Bad data bites Internet users
ISPs, in many cases, have given potential customers false information, leading them to believe Internet access would be available in homes that don’t have it. Comcast and other ISPs have required thousands of dollars in up-front fees to wire up homes even after falsely promising service would be available at a specific address. The FCC mapping upgrade isn’t designed specifically to address that problem, but it could ultimately make it easier for homeowners to get accurate information.
The FCC voted in August 2019 to require ISPs to submit more accurate data, despite the major broadband industry trade groups objecting to requirements to report availability below the census block level. Congress followed up by imposing a law with similar requirements and provided $98 million for the mapping overhaul in December 2020. A Rosenworcel letter to members of Congress in March 2021 explained why the process wouldn’t be completed quickly:
To fully implement the Broadband DATA Act, the Commission must revamp its data collection methods and platform. We must create a framework for massive amounts of data from many different sources to interrelate with one another and to feed into a comprehensive, user-friendly dataset on broadband availability. We also need to develop, test, and launch IT systems to collect and verify these various data. We must create—for the first time—a publicly accessible, data-driven map of serviceable locations where broadband is or should be available throughout the United States.
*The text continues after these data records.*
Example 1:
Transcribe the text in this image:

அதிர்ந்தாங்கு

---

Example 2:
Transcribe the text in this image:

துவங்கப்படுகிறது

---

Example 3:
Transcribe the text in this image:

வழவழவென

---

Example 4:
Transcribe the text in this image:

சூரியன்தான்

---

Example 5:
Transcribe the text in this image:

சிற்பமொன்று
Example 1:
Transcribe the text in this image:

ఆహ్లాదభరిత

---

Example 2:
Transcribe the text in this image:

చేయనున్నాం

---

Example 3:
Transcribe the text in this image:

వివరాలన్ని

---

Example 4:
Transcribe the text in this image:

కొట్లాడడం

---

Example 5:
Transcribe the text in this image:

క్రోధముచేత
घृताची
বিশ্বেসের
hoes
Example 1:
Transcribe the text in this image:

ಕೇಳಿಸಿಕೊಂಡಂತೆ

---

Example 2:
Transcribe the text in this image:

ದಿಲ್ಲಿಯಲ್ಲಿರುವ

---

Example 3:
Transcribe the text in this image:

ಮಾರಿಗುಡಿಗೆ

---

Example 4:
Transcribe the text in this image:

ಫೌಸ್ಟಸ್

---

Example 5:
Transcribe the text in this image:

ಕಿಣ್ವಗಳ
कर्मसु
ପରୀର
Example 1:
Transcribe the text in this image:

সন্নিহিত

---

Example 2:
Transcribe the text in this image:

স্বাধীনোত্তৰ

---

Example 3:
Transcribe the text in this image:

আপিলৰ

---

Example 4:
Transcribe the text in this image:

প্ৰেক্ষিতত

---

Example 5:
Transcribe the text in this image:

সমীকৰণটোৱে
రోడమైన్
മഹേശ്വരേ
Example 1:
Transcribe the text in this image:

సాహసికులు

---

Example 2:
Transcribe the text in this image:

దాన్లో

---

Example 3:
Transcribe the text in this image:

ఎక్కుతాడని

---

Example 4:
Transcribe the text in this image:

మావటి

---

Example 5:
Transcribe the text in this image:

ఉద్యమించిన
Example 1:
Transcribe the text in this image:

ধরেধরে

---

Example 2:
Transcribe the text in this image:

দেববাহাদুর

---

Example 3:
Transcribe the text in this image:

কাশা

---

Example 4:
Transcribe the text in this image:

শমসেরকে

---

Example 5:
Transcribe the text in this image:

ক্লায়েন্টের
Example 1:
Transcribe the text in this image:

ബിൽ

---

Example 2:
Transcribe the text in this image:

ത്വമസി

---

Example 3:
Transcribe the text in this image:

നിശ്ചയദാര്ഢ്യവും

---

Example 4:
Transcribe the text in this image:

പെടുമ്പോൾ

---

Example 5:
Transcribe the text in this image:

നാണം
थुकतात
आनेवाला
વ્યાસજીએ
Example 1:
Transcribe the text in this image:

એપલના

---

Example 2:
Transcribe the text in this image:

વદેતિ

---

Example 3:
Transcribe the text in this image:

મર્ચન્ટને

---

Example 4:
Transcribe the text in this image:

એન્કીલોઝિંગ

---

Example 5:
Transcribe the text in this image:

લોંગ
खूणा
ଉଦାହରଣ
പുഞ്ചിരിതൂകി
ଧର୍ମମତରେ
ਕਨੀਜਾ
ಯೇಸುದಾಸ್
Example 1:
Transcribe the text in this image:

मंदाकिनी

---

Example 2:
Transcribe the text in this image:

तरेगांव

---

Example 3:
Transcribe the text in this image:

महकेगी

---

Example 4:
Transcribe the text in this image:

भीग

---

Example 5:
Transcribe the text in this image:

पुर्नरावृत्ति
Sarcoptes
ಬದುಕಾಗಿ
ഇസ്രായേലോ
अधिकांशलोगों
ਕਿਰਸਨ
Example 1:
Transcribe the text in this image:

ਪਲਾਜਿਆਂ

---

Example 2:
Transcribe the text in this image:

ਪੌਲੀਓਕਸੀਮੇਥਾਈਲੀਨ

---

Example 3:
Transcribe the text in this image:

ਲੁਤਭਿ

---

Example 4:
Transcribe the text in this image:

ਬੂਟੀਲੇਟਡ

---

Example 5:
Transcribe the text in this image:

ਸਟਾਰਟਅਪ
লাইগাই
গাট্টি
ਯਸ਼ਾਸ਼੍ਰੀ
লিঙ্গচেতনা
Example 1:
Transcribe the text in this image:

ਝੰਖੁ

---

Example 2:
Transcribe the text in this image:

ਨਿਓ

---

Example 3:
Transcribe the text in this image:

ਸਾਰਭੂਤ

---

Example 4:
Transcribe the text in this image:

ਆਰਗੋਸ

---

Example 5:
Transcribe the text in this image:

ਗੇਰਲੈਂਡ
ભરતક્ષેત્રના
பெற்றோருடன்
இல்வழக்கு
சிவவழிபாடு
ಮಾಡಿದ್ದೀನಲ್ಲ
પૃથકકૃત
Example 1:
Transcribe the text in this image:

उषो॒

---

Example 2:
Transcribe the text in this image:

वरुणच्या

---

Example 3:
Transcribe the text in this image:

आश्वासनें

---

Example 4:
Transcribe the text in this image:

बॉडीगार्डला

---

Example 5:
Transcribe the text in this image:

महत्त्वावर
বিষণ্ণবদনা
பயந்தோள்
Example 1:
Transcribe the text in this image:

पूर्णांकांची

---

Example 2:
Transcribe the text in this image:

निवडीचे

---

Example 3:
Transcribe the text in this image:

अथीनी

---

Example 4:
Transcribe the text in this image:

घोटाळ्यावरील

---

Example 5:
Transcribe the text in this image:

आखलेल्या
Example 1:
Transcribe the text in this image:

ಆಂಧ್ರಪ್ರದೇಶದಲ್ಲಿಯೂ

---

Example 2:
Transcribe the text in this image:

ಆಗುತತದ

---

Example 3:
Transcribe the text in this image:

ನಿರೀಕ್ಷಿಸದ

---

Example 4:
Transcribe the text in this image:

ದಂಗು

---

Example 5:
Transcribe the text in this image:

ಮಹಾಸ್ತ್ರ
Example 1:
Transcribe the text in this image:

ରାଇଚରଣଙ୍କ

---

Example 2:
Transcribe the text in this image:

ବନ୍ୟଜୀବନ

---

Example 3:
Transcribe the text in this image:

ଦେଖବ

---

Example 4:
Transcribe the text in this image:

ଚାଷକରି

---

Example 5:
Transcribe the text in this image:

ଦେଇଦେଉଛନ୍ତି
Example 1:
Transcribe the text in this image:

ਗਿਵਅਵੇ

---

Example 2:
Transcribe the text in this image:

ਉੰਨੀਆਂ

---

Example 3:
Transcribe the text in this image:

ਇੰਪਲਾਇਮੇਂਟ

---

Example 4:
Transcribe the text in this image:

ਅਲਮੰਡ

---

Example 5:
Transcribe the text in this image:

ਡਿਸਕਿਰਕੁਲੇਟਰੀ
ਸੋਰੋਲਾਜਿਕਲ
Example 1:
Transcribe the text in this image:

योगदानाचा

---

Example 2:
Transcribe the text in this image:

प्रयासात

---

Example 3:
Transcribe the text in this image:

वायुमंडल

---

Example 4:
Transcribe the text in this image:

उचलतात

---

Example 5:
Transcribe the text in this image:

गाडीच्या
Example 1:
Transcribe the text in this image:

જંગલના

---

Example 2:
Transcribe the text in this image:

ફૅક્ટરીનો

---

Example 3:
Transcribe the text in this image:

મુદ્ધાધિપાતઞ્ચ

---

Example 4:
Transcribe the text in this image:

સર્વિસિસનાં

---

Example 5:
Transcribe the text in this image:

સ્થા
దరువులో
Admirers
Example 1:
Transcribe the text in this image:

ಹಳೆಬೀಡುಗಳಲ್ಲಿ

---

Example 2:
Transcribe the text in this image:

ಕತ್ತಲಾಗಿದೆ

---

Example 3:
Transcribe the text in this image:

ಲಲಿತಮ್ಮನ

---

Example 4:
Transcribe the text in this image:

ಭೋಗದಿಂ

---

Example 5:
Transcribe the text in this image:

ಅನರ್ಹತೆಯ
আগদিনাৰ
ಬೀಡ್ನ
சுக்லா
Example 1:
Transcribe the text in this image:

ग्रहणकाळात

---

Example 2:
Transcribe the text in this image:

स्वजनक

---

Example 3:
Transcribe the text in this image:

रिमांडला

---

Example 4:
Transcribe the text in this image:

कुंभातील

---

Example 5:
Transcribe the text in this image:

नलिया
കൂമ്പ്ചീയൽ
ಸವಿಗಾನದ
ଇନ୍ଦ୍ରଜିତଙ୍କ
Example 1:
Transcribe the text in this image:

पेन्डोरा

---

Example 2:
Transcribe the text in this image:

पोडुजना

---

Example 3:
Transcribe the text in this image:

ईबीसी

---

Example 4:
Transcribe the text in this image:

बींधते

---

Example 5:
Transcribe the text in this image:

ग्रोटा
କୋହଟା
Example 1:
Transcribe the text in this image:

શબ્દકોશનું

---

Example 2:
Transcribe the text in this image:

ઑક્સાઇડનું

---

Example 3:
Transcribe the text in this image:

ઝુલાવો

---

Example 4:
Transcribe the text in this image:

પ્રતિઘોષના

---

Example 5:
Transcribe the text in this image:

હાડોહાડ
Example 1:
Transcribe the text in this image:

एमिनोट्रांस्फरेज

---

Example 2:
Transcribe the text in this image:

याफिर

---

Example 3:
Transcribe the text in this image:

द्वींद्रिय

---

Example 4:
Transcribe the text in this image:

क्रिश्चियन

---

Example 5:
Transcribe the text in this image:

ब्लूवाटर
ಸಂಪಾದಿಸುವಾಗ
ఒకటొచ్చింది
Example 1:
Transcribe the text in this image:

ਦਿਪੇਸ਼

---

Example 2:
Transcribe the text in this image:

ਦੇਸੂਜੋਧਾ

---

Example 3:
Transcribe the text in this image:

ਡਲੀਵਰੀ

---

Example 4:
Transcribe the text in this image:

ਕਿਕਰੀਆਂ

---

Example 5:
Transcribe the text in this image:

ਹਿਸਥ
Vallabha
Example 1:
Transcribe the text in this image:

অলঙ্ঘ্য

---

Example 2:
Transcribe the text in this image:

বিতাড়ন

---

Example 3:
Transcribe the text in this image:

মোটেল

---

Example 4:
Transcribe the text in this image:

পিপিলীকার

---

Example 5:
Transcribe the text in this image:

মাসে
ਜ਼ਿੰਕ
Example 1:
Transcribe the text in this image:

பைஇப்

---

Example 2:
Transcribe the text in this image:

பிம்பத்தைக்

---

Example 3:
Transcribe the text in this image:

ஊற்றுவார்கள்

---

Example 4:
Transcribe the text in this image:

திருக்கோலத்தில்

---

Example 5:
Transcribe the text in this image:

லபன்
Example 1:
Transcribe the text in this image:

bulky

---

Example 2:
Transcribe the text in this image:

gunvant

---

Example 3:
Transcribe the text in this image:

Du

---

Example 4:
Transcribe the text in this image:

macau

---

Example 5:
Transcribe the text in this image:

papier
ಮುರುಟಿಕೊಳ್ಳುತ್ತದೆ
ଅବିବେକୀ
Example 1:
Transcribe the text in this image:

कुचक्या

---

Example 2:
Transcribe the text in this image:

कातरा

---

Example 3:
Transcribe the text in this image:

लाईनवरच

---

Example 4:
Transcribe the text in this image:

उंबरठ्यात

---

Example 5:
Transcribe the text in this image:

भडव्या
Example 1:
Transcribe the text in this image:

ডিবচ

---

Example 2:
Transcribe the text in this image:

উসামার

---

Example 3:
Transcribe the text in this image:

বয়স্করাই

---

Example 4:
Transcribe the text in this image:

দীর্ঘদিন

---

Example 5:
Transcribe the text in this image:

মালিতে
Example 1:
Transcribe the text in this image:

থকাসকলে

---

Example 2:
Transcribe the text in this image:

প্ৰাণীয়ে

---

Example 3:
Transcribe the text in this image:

We must then collect accurate and complete data from each and every broadband service provider on precisely where it offers broadband services, no longer relying on census blocks but drilling down to the location of each home and small business—and then overlay that information onto our map of serviceable locations. And finally, we must build a way to collect data from a myriad of independent sources, including state and local governments, Tribal nations, consumers, and other private and public third parties, that will help us supplement and verify the information we collect from service providers.
As Rosenworcel explained Friday, the FCC has since created “the first-ever national dataset capturing individual locations that should have fixed broadband service availability” by drawing from “address records, tax assessment records, imagery and building footprints, Census data, land use records, parcel boundaries, and geo-spatial road and street data. Our old broadband maps, in contrast, lacked any of this location-specific information.”